Thanos Question Frontend
The Thanos Question frontend is a dashboard offered by Thanos that’s just like the Prometheus Dashboard. It additionally makes use of PromQL as its question language. With this part, customers can ask for metrics from the Thanos Question part.
Set up and Demo
On this demo, we’ll take a look at Thanos and scale Thanos receiver utilizing k6s-metrics.
- Putting in Minio for object storage
- Putting in Thanos and Prometheus
- Load take a look at utilizing k6s-metrics
Let’s begin by creating a form cluster.
sort create cluster --name my-cluster --config=
Putting in Minio (Object Retailer)
Minio is a well-liked open-source object storage, an alternative choice to AWS S3 that we’re utilizing right here in our native setup. In case you have S3 or related storage, you need to use it right here.
- Run the script beneath to put in Minio within the thanos-test namespace.
#!/bin/bash
set -e
kubectl create ns thanos-test
echo "Installing Minio using Helm charts..."
helm repo add bitnami https://charts.bitnami.com/bitnami
helm set up minio bitnami/minio --version 14.2.0 -n thanos-test
sleep 40
echo "Exposing Minio on 127.0.0.1:8080"
echo "Username for Minio: admin"
echo "Password for Minio: $(kubectl get secrets -n thanos-test minio -o json | jq -r '.data."root-password"' | base64 -d)"
kubectl port-forward svc/minio 8080:9001 -n thanos-test &
echo
- Entry the Minio dashboard at port 8080 and create a brand new bucket named
“thanos”
. Additionally, create an entry key and secret. As soon as achieved, create a secret as of beneath and exchange the entry key and secret area.
apiVersion: v1
sort: Secret
metadata:
title: minio-thanos
namespace: thanos-test
stringData:
objstore.yml: |
sort: S3
config:
bucket: "thanos"
endpoint: "minio.thanos-test.svc.cluster.local:9000"
insecure: true
access_key:
Secret_key:
yaml
Putting in Thanos and Prometheus
Please execute the next script to put in Thanos and Prometheus.
#!/bin/bash
echo "Installing Thanos in $(kubectl config current-context)"
helm repo add bitnami https://charts.bitnami.com/bitnami
helm set up thanos bitnami/thanos --version 15.1.0 -n thanos-test
sleep 60
echo "thanos is installed"
kubectl get all -n thanos-test
echo "Exposing thanos on 127.0.0.1:8081"
kubectl port-forward svc/thanos-query-frontend -n thanos-test 8081:9090 &
echo "Exposing grafana on 127.0.0.1:8082"
kubectl port-forward svc/grafana -n thanos-test 8082:3000 &
echo "Password for grafana: $(kubectl get secrets -n thanos-test grafana-admin -o json | jq -r '.data."GF_SECURITY_ADMIN_PASSWORD"' | base64 -d)"
echo "Username for grafana: admin"
echo "For mointoring purpose installing kube-prometheus-stack"
helm repo add prometheus-community https://prometheus-community.github.io/helm-charts
helm set up kube-prometheus-stack prometheus-community/kube-prometheus-stack --version 58.2.1 -n thanos-test -f kube-prometheus-stack-values.yaml
sleep 60
echo "Prometheus installed connect with grafana at port 8082"
bash
Testing Utilizing k6s-metrics
Use the beneath script to check Thanos. You possibly can change the digital customers and different fields.

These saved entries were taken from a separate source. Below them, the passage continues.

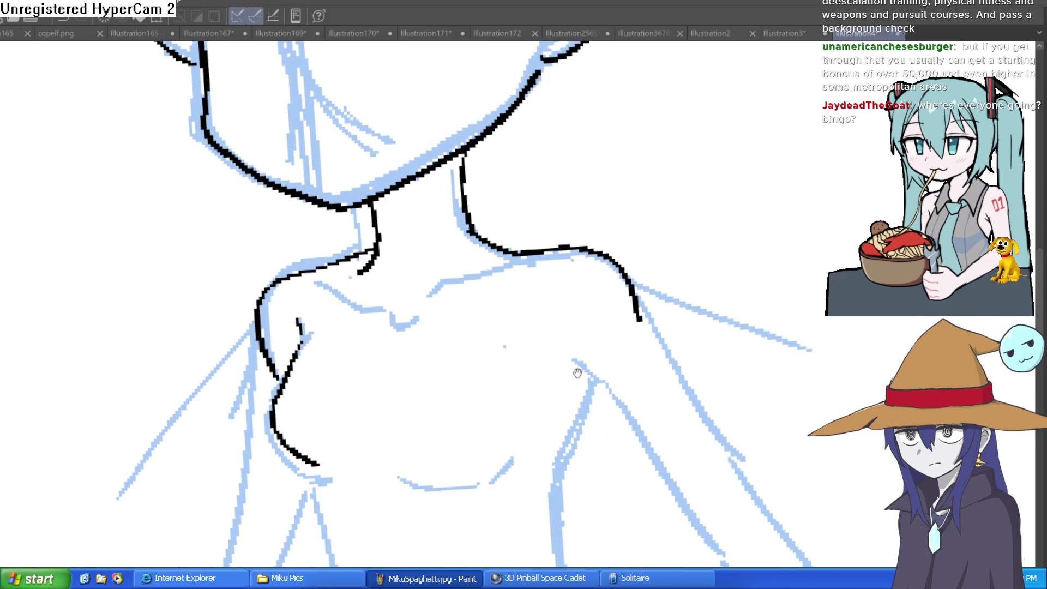
{"action": "left_click_drag", "start_coordinate": [349, 361], "coordinate": [465, 345]}
{"action": "mouse_move", "coordinate": [525, 242]}
{"action": "left_mouse_down"}
{"action": "mouse_move", "coordinate": [556, 280]}
{"action": "mouse_move", "coordinate": [716, 268]}
{"action": "mouse_move", "coordinate": [685, 207]}
{"action": "left_mouse_up"}
{"action": "scroll", "coordinate": [567, 273], "scroll_direction": "down", "scroll_amount": 2}
{"action": "mouse_move", "coordinate": [505, 182]}
{"action": "left_mouse_down"}
{"action": "mouse_move", "coordinate": [475, 240]}
{"action": "mouse_move", "coordinate": [478, 299]}
{"action": "left_mouse_up"}
{"action": "left_click_drag", "start_coordinate": [349, 226], "coordinate": [376, 294]}
{"action": "mouse_move", "coordinate": [532, 237]}
{"action": "left_mouse_down"}
{"action": "mouse_move", "coordinate": [550, 332]}
{"action": "mouse_move", "coordinate": [540, 362]}
{"action": "left_mouse_up"}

import { verify, sleep } from 'k6';
import distant from 'k6/x/remotewrite';
export let choices = {
vus: 100,
period: '800s',
};
const shopper = new distant.Consumer({
url: 'http://127.0.0.1:8085/api/v1/obtain',
});
export default perform () {
let res = shopper.retailer([
{
labels: [
{ name: '__name__', value: `test_metric_${__VU}` },
{ name: 'service', value: 'bar' },
],
samples: [{ value: Math.random() * 100 }],
},
]);
verify(res, {
'is standing 200': (r) => r.standing === 200,
});
sleep(1);
}
javascript
You should use Grafana to visualise the Thanos receiver consumption. Extra Grafana dashboards can be found right here.
Conclusion
Among the advantages of utilizing Thanos are:
- Lengthy-term metrics storage
- Save value by utilizing Object Retailer
- Environment friendly question with World View
- HA Prometheus occasion
- Information deduplication
Integrating Thanos into your monitoring setup can improve your software by offering entry to historic knowledge and overcoming the constraints of a standalone Prometheus setup. Moreover, Thanos will help scale back the prices related to Prometheus. Nevertheless, Thanos will not be the best resolution for everybody. Decide what’s greatest in your infrastructure.